__Perintah Tugas 1__
Salinlah entri berikut tanpa perubahan apa pun, mulai dari baris yang memuat "Review note. Required content: weight" hingga baris yang memuat "State: 30kg".

__Kutipan Halaman__
==========
Di dalam konteks GRII Singapura di mana saya melayani, ada pergumulan mengenai kurangnya orang yang memiliki kerinduan untuk melayani di dalam wadah-wadah yang ada. Kelihatannya ada ‘kehausan’ untuk mendengarkan khotbah Pdt. Dr. Stephen Tong, mengikuti kelas-kelas, tapi kurang sekali ada kerinduan untuk terjun di dalam pelayanan gerejawi. Apakah Theologi Reformed semacam ini yang diajarkan Yohanes Calvin?
==========
__Data Masukan__
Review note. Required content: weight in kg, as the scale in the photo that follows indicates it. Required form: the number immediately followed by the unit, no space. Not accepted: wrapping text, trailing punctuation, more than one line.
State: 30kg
==========
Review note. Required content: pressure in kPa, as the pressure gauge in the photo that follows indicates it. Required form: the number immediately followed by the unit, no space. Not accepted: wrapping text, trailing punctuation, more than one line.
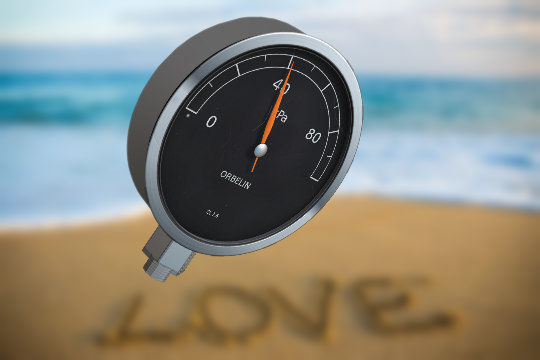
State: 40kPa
==========
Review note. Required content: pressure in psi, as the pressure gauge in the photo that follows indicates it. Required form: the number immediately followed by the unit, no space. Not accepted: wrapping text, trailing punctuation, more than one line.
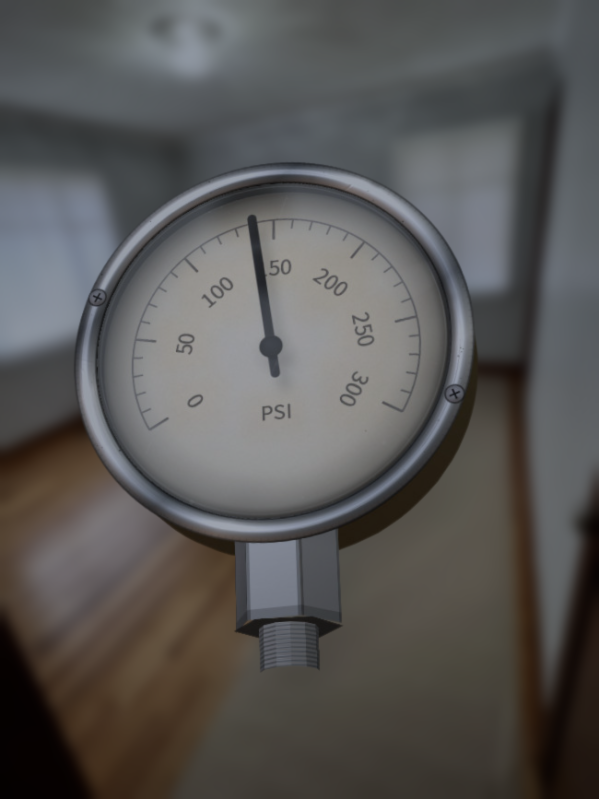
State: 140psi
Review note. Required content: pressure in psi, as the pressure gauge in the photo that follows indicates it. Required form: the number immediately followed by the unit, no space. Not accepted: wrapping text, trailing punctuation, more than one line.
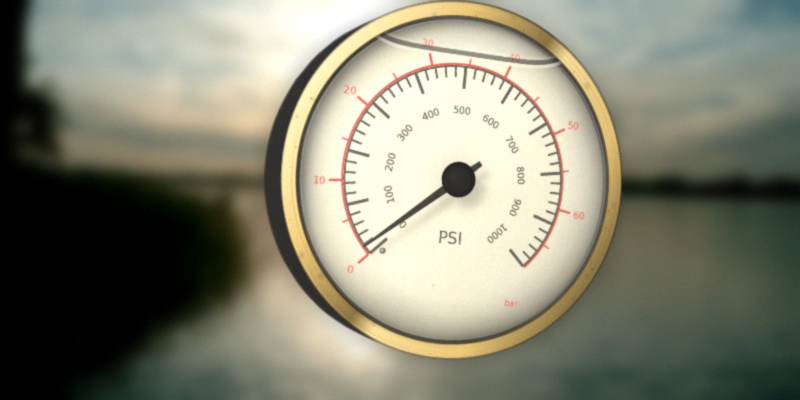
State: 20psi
==========
__Perintah Tugas 2__
Perbarui kutipan tentang pelayanan di GRII Singapura dari "Di dalam konteks" sampai "diajarkan Yohanes Calvin?", lalu ganti "kerinduan" dengan "keinginan".

__Jawaban Latihan 1__
Review note. Required content: weight in kg, as the scale in the photo that follows indicates it. Required form: the number immediately followed by the unit, no space. Not accepted: wrapping text, trailing punctuation, more than one line.
State: 30kg

__Jawaban Latihan 2__
Di dalam konteks GRII Singapura di mana saya melayani, ada pergumulan mengenai kurangnya orang yang memiliki keinginan untuk melayani di dalam wadah-wadah yang ada. Kelihatannya ada ‘kehausan’ untuk mendengarkan khotbah Pdt. Dr. Stephen Tong, mengikuti kelas-kelas, tapi kurang sekali ada keinginan untuk terjun di dalam pelayanan gerejawi. Apakah Theologi Reformed semacam ini yang diajarkan Yohanes Calvin?